The backbone of my network is a Xeon E3-based “server” I built a few years ago for hosting virtual machines. The server runs six virtual machines, providing services like DHCP, PXE, authentication, DNS, update caching, and a VPN for me to connect to and manage the network from school. While I did have the server running in RAID1, for a long time none of these VMs got properly backed up.
Eventually, as I replaced my main desktop, I converted my old one into a file server, fitting it with five 4 TB Western Digital Red drives, run in RAIDz2 by ZFS on Linux. I suddenly had a place to back up, and a place to back up means a new script to write. This script tells QEMU to create an “overlay” file, which accepts changes while the VM is running. Then, it uses rsync to copy the disk image to my file server. Finally, it merges the overlay file back into the disk image.
When I started doing this, I noticed it would cause the entire server and all of its VMs to become mostly unresponsive until the backup had completed. At about this time, I learned from Linus Tech Tips that 40 Gbps Infiniband equipment is absurdly cheap on eBay these days. Infiniband’s use of RDMA means the CPU isn’t so concerned with crafting packets that it can’t do much of anything else. So, I picked up a couple 40 Gbps cards and started doing backups that way. This was last December.
Fast forward to March, and I start getting some strange issues. Every once in a while, the server will kernel panic. During the file transfer stage. And as if that wasn’t strange enough, when it does this, it knocks the entire house offline. Even resetting the modem fails, as it will not to connect to the ISP until that server is restarted or unplugged from the network, as indicated by its status LEDs.
Everything I know about networking tells me this makes no sense. The only thing I can think of is that the system spews bogus data through its network interface which interferes with the operation of the router somehow. Though my network has much to gain, from some VLANs in terms of security, these servers are behind a router, which should block any such spurious transmissions.
To troubleshoot, I intend to attach an old hub I have in storage between the server and the router. Since hubs broadcast packets to all ports, I’ll then be able to catch any signals from Wireshark. If this reveals some packets, even when the server is panicked, I’ll have to do some thinking of what might cause such an abberation. Otherwise, I’ll look more into the router. It is several years old; perhaps it’s simply starting to show its age.
In the meantime, my projects GitLab is unavailable. I’ll put up a temporary projects page until I can get things back up and running. It’s not easy to troubleshoot an offline network from 90 miles away.
Update: I got someone to reset the network for me and it’s back under my control.
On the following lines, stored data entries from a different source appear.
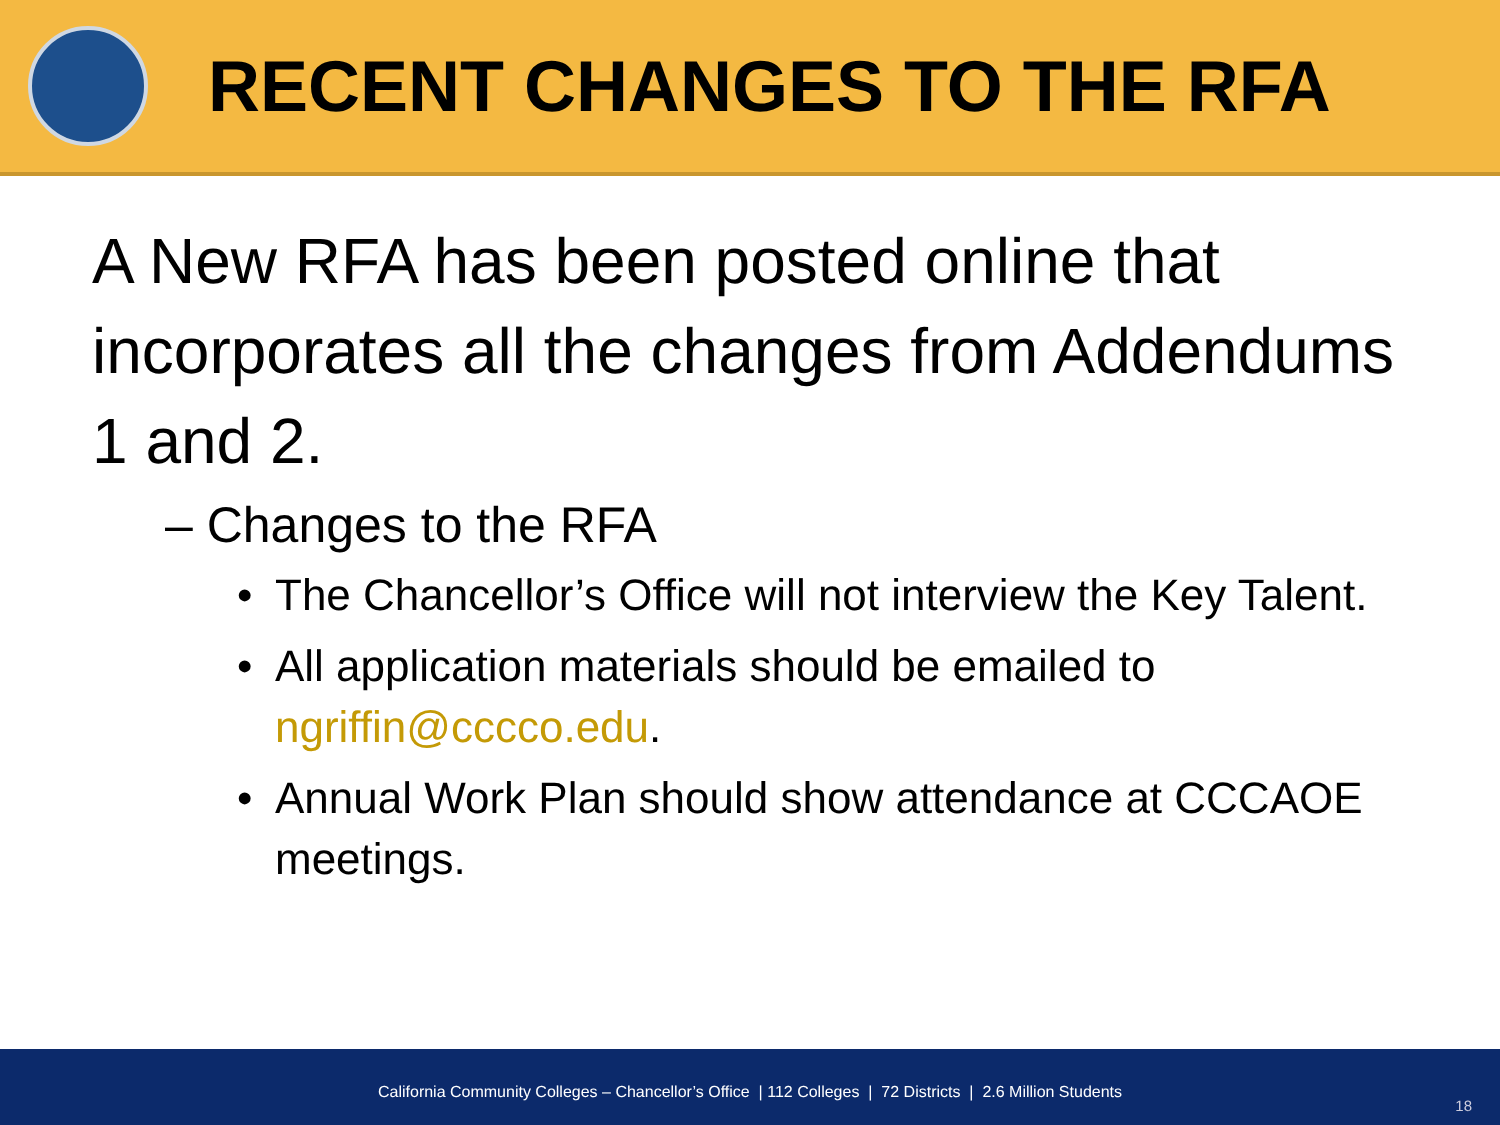RECENT CHANGES TO THE RFA
A New RFA has been posted online that incorporates all the changes from Addendums 1 and 2.
– Changes to the RFA
• The Chancellor’s Office will not interview the Key Talent.
• All application materials should be emailed to ngriffin@cccco.edu.
• Annual Work Plan should show attendance at CCCAOE meetings.
California Community Colleges – Chancellor’s Office | 112 Colleges | 72 Districts | 2.6 Million Students
18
I’ve come to suspect bad memory may be the cause of the crashes, so next time I’m near my network, I’ll run a memtest.
Update 2: Given the system’s behavior, I am quite certain at this point that my virtualization server has bad memory. It runs for a day or two, then has a kernel panic. I’m getting pretty tired of fixing corrupted VMs, as well. If it were any other week than dead week, I’d run home and check.